Exercise brief:
Count the lines below that contain the word "with", and report only that number.

Data shown:
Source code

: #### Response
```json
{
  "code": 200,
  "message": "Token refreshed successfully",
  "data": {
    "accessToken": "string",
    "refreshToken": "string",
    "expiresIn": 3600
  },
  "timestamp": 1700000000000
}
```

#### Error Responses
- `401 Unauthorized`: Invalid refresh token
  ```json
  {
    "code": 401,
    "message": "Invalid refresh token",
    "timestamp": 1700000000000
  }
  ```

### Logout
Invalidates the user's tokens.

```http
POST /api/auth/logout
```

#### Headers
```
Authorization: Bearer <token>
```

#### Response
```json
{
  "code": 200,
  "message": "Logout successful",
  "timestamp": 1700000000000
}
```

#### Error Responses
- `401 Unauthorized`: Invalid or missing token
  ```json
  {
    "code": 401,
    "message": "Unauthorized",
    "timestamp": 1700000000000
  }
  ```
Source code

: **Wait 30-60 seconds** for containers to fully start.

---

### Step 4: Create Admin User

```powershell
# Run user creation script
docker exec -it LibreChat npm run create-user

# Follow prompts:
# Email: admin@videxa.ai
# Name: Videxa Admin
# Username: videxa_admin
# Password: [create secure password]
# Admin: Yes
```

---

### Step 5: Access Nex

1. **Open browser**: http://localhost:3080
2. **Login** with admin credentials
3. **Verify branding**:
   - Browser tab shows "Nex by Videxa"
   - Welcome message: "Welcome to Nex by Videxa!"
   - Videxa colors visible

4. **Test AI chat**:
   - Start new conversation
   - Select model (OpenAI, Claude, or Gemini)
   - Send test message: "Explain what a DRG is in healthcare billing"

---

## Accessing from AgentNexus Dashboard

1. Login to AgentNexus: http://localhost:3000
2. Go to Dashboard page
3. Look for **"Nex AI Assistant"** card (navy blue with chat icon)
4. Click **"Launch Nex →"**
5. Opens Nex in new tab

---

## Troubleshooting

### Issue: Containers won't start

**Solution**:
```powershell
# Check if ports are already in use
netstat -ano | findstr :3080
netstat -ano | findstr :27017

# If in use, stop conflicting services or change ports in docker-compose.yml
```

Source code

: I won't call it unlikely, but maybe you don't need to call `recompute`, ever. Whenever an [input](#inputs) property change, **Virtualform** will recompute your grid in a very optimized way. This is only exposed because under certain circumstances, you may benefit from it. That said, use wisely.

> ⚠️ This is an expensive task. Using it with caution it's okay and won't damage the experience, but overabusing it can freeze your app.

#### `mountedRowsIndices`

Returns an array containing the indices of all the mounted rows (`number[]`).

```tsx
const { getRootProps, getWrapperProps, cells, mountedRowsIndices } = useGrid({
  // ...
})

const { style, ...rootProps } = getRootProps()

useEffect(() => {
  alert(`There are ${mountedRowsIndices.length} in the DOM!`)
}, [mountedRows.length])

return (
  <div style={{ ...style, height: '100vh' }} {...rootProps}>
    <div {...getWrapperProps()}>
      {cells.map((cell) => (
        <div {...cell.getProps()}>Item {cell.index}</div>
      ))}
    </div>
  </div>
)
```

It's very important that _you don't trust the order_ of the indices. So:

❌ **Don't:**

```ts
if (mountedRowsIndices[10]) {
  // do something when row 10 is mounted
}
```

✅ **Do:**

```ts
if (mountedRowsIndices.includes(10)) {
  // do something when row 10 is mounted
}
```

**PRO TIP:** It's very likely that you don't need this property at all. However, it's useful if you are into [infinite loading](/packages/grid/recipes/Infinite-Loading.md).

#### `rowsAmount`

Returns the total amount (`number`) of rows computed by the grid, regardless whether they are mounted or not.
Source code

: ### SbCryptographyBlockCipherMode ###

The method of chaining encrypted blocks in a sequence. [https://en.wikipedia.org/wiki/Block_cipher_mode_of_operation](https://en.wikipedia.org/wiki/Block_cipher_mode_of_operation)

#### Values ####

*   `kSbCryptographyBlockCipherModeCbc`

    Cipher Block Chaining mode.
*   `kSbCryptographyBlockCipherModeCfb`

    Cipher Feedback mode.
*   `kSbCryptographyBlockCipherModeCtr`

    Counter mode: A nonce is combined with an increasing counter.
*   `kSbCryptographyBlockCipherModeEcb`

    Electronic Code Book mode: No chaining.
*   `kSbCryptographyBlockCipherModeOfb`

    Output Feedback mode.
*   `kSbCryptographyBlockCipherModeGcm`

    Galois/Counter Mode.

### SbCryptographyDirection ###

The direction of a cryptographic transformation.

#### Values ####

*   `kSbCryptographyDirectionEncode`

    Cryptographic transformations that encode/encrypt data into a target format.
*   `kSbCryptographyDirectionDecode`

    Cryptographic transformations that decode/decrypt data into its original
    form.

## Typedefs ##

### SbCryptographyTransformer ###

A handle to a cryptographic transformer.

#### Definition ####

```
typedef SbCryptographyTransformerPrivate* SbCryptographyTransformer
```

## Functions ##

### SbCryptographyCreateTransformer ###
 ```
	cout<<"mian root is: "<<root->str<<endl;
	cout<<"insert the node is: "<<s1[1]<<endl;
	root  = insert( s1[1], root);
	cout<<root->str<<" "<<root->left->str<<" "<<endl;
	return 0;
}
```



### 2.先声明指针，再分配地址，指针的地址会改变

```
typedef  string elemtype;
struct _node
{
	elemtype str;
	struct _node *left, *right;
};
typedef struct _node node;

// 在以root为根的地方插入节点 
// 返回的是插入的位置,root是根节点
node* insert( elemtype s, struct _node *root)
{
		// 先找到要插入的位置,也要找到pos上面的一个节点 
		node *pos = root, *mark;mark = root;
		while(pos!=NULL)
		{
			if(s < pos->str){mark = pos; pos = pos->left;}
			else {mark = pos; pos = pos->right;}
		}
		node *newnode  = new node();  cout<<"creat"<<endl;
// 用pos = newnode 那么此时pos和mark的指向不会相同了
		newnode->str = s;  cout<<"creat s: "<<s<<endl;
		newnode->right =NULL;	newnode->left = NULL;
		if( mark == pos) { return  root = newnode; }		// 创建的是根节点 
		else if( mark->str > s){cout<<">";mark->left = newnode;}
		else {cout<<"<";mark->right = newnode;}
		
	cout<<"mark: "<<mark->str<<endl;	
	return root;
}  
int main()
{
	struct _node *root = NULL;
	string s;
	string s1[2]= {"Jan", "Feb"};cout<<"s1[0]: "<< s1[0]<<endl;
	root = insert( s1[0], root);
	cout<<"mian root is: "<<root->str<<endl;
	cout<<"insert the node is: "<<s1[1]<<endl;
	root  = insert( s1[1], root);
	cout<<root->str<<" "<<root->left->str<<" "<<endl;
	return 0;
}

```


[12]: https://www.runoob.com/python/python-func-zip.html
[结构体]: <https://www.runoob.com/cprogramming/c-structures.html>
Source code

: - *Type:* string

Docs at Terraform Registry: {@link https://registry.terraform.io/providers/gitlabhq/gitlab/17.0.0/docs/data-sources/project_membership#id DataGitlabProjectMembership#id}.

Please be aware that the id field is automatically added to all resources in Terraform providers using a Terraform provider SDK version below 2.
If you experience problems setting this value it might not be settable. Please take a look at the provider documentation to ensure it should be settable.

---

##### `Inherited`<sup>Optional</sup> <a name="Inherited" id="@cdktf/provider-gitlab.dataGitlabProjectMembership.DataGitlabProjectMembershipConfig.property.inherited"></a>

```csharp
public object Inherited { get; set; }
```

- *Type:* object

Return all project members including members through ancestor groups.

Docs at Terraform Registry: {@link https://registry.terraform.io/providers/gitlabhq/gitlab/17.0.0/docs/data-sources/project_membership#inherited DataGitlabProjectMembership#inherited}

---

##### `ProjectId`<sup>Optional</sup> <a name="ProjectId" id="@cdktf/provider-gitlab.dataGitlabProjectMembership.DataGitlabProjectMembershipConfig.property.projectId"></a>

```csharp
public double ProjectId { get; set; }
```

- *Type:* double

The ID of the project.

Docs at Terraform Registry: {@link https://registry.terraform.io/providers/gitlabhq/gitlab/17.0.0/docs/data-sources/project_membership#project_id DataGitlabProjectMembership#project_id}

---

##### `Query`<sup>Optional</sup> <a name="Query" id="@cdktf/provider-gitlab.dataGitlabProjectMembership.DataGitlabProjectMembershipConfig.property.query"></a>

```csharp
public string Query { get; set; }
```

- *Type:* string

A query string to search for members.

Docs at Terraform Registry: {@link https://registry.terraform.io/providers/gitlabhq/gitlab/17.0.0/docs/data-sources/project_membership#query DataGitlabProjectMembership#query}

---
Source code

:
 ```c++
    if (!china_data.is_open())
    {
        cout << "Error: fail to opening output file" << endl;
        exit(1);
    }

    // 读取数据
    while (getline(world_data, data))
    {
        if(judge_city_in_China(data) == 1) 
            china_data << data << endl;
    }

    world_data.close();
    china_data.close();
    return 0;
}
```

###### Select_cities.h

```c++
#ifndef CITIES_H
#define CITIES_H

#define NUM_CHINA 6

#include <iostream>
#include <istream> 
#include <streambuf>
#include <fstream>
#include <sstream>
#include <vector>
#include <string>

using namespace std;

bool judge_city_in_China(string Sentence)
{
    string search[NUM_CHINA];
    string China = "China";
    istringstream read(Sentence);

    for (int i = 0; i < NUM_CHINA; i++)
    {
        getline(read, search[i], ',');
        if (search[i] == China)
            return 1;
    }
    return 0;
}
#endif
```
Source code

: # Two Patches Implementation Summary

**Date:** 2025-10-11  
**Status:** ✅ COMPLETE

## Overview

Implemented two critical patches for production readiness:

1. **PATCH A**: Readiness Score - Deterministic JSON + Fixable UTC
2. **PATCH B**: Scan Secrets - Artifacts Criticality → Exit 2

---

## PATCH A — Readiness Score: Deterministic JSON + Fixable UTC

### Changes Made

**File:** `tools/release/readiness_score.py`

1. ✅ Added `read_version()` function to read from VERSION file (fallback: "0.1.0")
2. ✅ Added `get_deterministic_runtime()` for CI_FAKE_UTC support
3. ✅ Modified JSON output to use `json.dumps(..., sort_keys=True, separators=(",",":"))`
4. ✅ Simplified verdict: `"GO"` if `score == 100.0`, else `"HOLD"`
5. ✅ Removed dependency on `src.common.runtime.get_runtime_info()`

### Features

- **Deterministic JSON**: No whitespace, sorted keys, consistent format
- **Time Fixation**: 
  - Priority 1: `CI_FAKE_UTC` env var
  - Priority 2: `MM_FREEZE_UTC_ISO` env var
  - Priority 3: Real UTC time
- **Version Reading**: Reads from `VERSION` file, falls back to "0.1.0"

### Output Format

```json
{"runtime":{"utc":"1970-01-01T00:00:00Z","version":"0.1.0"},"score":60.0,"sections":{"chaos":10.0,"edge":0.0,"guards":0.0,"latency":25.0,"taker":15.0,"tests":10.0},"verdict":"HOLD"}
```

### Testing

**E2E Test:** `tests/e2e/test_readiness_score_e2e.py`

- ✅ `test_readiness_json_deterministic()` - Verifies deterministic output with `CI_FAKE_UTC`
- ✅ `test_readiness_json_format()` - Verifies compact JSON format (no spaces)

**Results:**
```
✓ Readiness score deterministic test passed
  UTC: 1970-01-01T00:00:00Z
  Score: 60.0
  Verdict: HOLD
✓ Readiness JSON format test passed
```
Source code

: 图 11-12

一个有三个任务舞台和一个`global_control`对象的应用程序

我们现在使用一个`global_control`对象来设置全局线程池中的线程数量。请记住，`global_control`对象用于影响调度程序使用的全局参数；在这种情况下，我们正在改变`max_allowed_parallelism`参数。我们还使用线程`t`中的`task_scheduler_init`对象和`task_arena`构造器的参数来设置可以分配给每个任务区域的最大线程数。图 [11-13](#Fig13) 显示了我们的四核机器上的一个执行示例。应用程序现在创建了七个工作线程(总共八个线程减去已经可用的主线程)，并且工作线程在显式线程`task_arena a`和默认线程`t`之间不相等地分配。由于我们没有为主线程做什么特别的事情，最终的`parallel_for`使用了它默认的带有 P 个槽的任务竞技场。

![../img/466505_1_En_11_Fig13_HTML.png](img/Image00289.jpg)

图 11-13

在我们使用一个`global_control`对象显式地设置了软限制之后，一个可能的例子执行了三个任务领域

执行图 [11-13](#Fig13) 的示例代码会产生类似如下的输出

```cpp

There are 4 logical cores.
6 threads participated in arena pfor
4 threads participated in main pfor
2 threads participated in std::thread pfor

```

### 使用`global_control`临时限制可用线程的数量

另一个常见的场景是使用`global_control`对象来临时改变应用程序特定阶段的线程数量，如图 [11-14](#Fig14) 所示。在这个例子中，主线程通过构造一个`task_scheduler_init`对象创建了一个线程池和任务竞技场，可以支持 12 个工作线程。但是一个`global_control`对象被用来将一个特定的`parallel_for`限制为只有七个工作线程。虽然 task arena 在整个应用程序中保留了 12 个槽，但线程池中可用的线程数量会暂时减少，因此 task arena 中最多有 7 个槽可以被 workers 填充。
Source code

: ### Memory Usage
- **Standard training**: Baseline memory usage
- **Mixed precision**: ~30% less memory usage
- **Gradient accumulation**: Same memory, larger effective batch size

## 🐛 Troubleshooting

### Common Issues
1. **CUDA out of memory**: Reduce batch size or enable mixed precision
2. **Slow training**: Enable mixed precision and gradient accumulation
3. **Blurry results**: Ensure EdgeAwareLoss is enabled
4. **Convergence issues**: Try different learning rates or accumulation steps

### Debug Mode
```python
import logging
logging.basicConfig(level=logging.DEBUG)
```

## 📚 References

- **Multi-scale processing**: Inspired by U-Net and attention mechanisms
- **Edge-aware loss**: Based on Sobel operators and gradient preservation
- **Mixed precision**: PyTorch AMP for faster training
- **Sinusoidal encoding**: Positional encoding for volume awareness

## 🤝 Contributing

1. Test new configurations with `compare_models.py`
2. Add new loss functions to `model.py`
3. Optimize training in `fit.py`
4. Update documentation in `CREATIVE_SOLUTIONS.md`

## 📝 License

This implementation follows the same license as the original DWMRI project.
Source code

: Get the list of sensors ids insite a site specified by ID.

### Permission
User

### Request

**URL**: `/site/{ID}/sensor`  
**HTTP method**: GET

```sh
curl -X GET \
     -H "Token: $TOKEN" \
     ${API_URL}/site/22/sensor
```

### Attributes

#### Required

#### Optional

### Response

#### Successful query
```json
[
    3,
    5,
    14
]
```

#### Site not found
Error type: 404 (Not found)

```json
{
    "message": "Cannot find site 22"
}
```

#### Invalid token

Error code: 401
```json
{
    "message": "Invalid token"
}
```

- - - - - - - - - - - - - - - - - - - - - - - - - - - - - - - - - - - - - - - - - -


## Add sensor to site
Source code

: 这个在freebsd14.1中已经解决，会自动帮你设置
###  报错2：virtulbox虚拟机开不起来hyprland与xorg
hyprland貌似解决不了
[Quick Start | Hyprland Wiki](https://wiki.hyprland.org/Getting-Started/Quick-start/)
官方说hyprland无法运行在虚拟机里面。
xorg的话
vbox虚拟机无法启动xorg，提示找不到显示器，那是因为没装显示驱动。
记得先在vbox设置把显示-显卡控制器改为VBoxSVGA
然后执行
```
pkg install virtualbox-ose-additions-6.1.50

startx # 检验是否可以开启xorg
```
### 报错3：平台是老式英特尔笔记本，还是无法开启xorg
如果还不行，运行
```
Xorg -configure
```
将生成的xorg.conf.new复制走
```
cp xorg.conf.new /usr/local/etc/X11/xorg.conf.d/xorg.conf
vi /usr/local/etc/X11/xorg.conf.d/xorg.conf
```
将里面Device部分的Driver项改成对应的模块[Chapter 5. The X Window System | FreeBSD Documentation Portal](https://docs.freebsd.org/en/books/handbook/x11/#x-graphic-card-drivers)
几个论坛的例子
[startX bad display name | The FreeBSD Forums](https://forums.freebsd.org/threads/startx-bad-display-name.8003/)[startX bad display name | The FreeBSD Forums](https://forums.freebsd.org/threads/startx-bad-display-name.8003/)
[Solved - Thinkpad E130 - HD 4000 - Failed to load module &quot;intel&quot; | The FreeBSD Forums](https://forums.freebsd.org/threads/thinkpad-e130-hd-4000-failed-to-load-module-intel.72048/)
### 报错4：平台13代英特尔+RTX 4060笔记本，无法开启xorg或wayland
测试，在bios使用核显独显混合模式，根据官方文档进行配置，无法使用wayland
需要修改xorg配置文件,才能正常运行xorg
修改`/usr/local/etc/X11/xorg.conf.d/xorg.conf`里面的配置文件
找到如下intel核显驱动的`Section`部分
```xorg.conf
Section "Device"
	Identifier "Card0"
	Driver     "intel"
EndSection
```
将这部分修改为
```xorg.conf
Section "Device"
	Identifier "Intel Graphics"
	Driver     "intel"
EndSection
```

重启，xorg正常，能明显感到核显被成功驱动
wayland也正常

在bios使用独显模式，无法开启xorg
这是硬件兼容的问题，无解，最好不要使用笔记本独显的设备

Answer for the task:
6